* **Task directions**:
Each line from the one containing "right hip: (1182, 961, -10)" through the end of the entries below should be transcribed exactly, and no other line.

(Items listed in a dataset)
:::

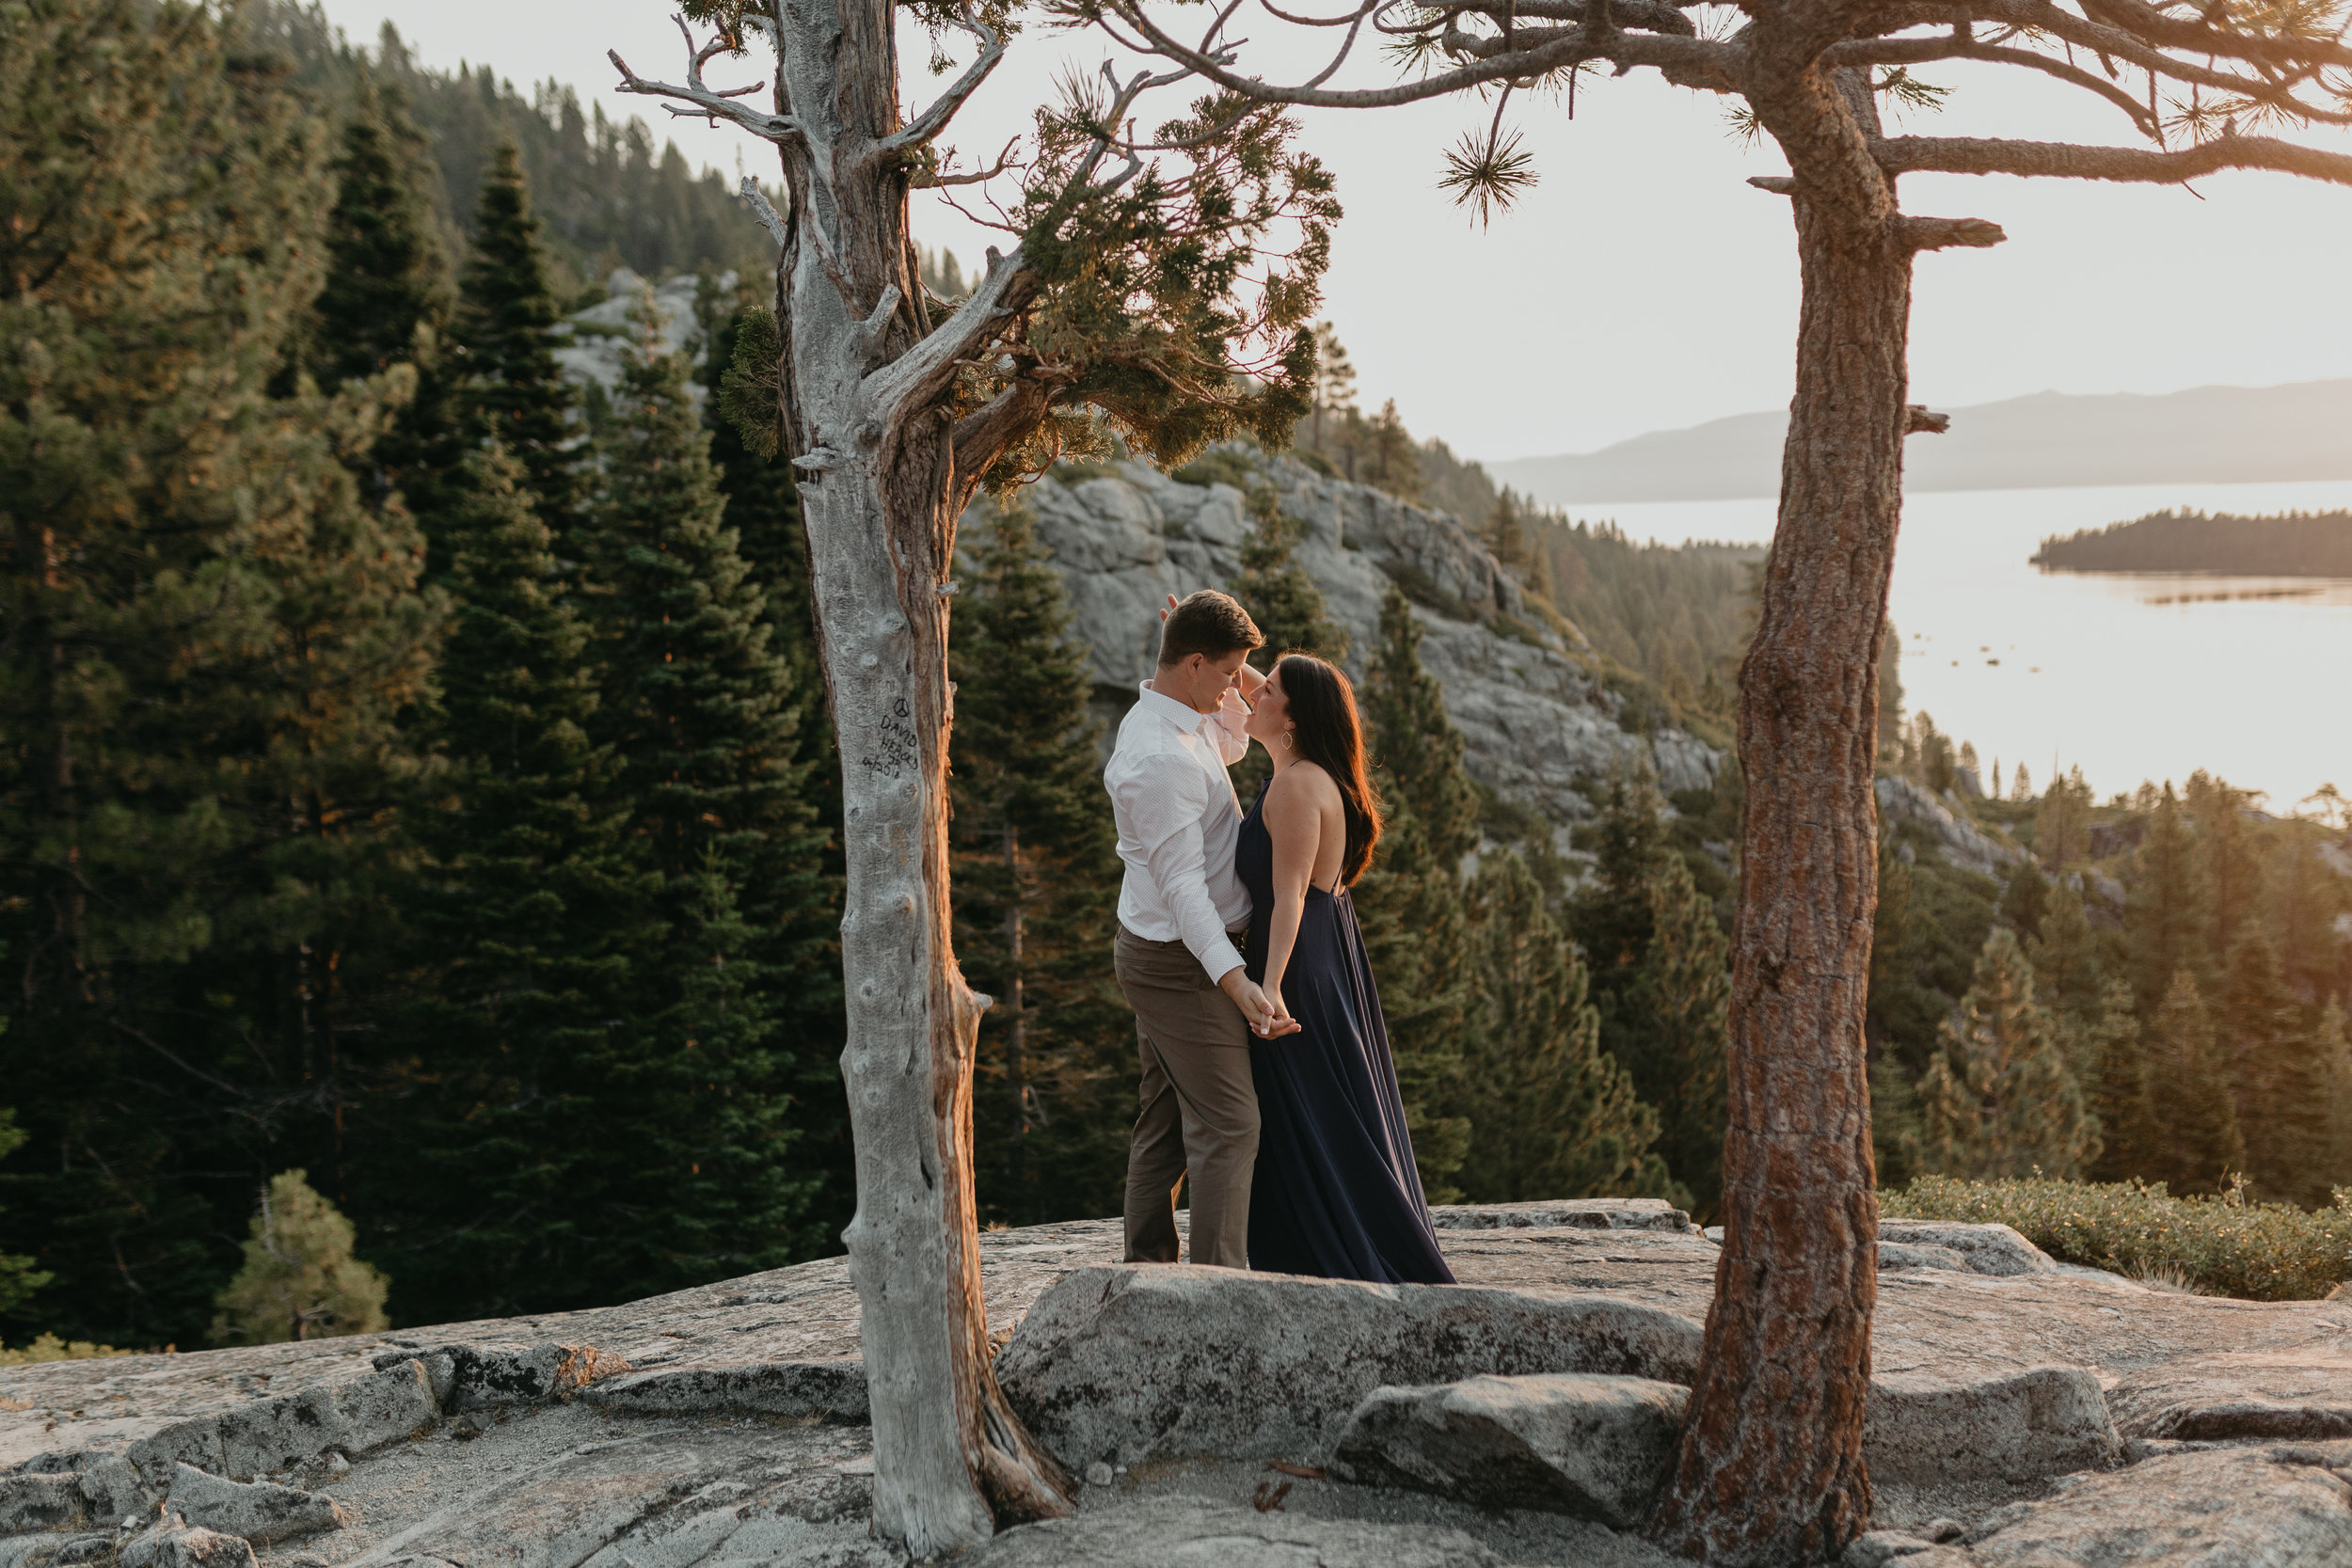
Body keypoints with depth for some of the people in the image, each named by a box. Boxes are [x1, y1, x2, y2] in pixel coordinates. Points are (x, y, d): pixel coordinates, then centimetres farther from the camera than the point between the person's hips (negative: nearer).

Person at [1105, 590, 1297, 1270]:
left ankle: (1147, 1269, 19)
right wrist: (1234, 979, -33)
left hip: (1154, 952, 10)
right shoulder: (1162, 758, -24)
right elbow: (1181, 882, -27)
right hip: (1182, 961, -10)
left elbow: (1231, 743, 30)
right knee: (1228, 1126, -9)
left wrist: (1236, 683, 11)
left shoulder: (1163, 718, 8)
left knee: (1165, 1125, 13)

:::

* **Response to the task**:
right hip: (1182, 961, -10)
left elbow: (1231, 743, 30)
right knee: (1228, 1126, -9)
left wrist: (1236, 683, 11)
left shoulder: (1163, 718, 8)
left knee: (1165, 1125, 13)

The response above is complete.